O Racionalismo Aplicado – Gaston Bachelard
O RACIONALISMO APLICADO, Le rationalisme appliqué, 1949.
GASTON BACHELARD, 1884-1962.
Na expressão “racionalismo aplicado”, aplicado designa a estrutura dialogada da razão nas ciências, o caráter de duplicidade psicológico-transcendental apresentado por todo conhecimento científico. Este se desdobra necessariamente num pensamento assertórico e num pensamento apodítico. Esse pensamento dual dá ensejo a uma ontologia distribuída em vários níveis de ser: o racionalismo geral, que obedece ao princípio de identidade, “estilhaça-se” em racionalismos regionais; as relações prevalecem sobre as individualidades. É só assim que o racionalismo é encetado, continuado. As regiões do saber científico não são determinadas pelas da experiência comum, mas por um trabalho do pensamento que multiplica, diferencia e refina estruturas; esse trabalho expressa-se como uma determinação da possibilidade de múltiplas axiomáticas para fazer frente à multiplicação das experiências. Uma das novidades da epistemologia contemporânea reside no fato de que “as diferentes abordagens experimentais da realidade mostram-se unidas a uma modificação axiomática das organizações teóricas”. Essa união entre numenal e fenomênico alicerça outra união: a dos trabalhadores da demonstração, que constituem uma grande cidade científica, e que do racionalismo fazem um co-racionalismo.
Regionalizar o espírito não é restringi-lo: é restituir-lhe seu ar de transcendência.
Bachelard apresenta nesse livro dois exemplos de racionalismos regionais: um diz respeito à ciência da eletricidade, o outro, à mecânica clássica, que só pode ser compreendida a partir de um ponto de vista externo ao mecanicismo. Por conseguinte, a filosofia que se depreende dessas análises é uma filosofia funcional, ou seja, de operadores; ao contrário de uma filosofia existencial, ela só começa a existir quando estabelece relações.

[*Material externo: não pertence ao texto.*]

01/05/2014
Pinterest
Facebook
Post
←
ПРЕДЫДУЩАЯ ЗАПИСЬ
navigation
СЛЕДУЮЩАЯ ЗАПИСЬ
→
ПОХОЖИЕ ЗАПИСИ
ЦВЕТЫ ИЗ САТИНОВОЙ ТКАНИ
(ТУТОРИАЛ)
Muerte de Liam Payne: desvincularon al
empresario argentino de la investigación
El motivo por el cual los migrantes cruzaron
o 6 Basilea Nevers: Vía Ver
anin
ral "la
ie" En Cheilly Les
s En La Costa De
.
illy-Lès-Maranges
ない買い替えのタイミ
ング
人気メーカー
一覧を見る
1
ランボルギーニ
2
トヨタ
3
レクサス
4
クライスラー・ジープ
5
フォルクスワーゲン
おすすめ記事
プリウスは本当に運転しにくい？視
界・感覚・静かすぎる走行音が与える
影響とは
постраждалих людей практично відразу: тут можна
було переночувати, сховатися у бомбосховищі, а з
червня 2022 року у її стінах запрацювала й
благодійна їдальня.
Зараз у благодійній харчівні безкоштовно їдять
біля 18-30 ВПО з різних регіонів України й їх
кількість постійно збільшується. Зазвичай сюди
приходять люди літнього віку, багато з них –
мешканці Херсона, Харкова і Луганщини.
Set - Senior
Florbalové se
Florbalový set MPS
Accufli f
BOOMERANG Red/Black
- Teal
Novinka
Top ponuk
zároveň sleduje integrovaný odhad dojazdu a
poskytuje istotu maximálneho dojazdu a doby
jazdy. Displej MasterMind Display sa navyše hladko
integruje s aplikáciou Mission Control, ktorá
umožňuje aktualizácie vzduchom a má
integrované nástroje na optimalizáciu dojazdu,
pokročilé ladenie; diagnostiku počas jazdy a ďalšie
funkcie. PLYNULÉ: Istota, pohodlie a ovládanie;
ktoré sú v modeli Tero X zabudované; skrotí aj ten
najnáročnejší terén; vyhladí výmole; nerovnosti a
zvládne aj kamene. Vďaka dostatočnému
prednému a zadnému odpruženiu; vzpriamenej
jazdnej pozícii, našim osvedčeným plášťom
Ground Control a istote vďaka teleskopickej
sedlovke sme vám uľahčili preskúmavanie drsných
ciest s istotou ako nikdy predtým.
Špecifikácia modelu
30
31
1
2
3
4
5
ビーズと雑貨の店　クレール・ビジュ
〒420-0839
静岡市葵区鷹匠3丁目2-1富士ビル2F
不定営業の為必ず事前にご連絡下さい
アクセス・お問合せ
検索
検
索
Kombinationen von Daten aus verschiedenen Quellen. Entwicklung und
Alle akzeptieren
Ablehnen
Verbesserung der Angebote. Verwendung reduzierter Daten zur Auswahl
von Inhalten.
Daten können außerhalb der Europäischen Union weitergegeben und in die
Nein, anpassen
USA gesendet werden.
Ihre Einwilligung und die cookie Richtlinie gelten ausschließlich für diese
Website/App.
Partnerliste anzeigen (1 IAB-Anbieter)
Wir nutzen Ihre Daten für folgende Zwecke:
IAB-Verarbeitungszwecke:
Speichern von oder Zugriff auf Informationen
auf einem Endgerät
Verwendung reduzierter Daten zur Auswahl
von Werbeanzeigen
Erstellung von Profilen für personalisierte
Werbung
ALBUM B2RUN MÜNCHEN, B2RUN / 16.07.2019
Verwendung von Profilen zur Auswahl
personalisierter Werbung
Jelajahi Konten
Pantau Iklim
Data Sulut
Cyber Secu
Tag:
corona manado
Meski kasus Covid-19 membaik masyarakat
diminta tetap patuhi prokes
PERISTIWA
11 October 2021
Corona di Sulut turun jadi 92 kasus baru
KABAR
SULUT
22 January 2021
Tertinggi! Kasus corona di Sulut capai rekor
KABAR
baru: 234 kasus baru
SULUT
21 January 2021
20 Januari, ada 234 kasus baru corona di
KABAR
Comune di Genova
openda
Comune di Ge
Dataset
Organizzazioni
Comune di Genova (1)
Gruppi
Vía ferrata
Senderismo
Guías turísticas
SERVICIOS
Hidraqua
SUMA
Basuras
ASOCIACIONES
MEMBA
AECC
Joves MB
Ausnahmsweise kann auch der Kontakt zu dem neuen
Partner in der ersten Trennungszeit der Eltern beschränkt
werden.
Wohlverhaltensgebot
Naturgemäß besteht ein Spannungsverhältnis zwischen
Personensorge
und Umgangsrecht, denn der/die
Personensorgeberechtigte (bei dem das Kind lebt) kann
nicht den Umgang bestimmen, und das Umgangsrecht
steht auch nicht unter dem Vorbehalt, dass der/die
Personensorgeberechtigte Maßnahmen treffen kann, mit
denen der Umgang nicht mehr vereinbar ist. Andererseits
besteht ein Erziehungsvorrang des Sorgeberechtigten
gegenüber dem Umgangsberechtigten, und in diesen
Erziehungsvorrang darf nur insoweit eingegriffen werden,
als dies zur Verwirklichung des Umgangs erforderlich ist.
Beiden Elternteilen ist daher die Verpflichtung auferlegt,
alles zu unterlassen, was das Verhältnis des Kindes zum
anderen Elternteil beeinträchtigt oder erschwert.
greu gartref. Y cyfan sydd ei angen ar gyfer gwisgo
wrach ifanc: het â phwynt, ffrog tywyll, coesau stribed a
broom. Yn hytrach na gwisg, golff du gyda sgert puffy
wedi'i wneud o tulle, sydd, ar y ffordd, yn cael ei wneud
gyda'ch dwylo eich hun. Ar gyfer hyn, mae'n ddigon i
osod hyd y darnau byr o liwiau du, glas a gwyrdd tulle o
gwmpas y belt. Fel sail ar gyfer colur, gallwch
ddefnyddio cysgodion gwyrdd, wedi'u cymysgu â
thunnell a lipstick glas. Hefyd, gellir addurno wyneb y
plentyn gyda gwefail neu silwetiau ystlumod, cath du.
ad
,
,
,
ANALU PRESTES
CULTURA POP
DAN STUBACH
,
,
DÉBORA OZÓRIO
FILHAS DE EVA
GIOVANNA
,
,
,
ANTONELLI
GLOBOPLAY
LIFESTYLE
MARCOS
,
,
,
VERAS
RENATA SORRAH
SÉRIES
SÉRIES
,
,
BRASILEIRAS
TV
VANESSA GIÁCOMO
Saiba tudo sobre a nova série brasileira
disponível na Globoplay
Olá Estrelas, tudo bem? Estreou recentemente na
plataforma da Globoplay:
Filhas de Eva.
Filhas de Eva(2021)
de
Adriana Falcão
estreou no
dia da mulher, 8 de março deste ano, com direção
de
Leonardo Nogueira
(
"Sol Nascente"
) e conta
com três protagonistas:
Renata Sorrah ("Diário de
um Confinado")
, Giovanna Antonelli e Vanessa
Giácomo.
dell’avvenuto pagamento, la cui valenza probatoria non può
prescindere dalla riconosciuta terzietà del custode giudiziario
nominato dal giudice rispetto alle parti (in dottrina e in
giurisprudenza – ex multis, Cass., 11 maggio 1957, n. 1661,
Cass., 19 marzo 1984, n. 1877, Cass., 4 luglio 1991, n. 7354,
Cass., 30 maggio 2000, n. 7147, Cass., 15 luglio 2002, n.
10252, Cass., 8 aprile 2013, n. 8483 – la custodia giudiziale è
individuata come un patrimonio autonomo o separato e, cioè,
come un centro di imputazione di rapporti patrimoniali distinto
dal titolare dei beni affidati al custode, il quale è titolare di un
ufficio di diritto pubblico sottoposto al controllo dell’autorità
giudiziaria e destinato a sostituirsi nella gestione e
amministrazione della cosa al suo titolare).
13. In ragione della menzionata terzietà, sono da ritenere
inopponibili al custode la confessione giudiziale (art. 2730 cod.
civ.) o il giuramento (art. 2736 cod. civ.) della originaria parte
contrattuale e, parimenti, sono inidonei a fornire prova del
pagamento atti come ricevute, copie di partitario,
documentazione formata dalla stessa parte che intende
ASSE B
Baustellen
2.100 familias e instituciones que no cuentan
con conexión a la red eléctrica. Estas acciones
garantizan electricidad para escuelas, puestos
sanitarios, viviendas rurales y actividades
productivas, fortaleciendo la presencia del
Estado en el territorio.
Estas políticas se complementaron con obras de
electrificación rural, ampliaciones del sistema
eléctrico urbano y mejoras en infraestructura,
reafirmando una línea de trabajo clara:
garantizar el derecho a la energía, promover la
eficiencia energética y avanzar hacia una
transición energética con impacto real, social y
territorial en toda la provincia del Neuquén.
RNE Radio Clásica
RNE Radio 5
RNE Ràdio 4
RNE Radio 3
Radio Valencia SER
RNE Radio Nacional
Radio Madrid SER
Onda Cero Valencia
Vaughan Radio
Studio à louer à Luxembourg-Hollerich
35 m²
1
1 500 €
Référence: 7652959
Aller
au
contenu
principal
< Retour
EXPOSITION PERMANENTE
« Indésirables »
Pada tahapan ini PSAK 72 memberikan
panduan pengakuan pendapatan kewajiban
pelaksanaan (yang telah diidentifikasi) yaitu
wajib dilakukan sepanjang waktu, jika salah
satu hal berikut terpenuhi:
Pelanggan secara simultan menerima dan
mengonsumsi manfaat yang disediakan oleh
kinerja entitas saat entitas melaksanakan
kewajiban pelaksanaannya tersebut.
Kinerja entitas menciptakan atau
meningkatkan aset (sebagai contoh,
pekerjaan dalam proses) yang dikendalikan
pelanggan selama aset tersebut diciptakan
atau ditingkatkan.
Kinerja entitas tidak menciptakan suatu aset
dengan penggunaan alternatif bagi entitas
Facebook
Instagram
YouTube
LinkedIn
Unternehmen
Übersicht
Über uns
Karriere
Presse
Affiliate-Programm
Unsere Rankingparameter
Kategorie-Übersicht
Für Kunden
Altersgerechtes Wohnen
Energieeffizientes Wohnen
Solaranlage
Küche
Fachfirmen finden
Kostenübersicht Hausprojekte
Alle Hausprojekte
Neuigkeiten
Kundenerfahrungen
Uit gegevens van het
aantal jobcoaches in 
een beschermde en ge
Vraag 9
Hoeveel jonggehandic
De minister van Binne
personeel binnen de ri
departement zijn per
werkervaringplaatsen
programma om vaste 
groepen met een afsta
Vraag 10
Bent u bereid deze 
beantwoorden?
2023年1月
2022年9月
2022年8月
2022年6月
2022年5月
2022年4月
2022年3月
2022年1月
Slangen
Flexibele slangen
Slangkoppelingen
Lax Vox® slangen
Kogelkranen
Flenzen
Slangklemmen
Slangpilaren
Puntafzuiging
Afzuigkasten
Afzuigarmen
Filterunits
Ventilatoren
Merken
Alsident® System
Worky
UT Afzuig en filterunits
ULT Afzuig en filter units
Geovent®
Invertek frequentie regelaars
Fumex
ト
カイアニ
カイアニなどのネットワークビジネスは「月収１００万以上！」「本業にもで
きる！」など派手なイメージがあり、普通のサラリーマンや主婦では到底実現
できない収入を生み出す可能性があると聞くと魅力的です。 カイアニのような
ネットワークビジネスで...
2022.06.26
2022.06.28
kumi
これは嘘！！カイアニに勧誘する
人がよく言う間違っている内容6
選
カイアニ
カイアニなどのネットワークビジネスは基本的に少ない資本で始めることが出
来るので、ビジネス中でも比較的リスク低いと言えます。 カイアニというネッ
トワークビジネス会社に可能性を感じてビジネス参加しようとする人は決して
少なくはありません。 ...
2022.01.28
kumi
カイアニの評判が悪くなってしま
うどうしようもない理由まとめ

Na conclusão, generalizando a partir da experiência da cultura científica, Bachelard mostra que o mundo onde vivemos não é o mundo onde pensamos; mas é preciso ressaltar que este último é o mais tranquilizador. As facilidades do primeiro perturbam; as dificuldades do segundo tranquilizam. O mundo retificado, intermediário entre o mundo estruído e o mundo construído, é também um mundo pacificado.
Estudo: P. Ginestier, Bachelard, col. “Pour connaître la pensée de”, Bordas, 1987.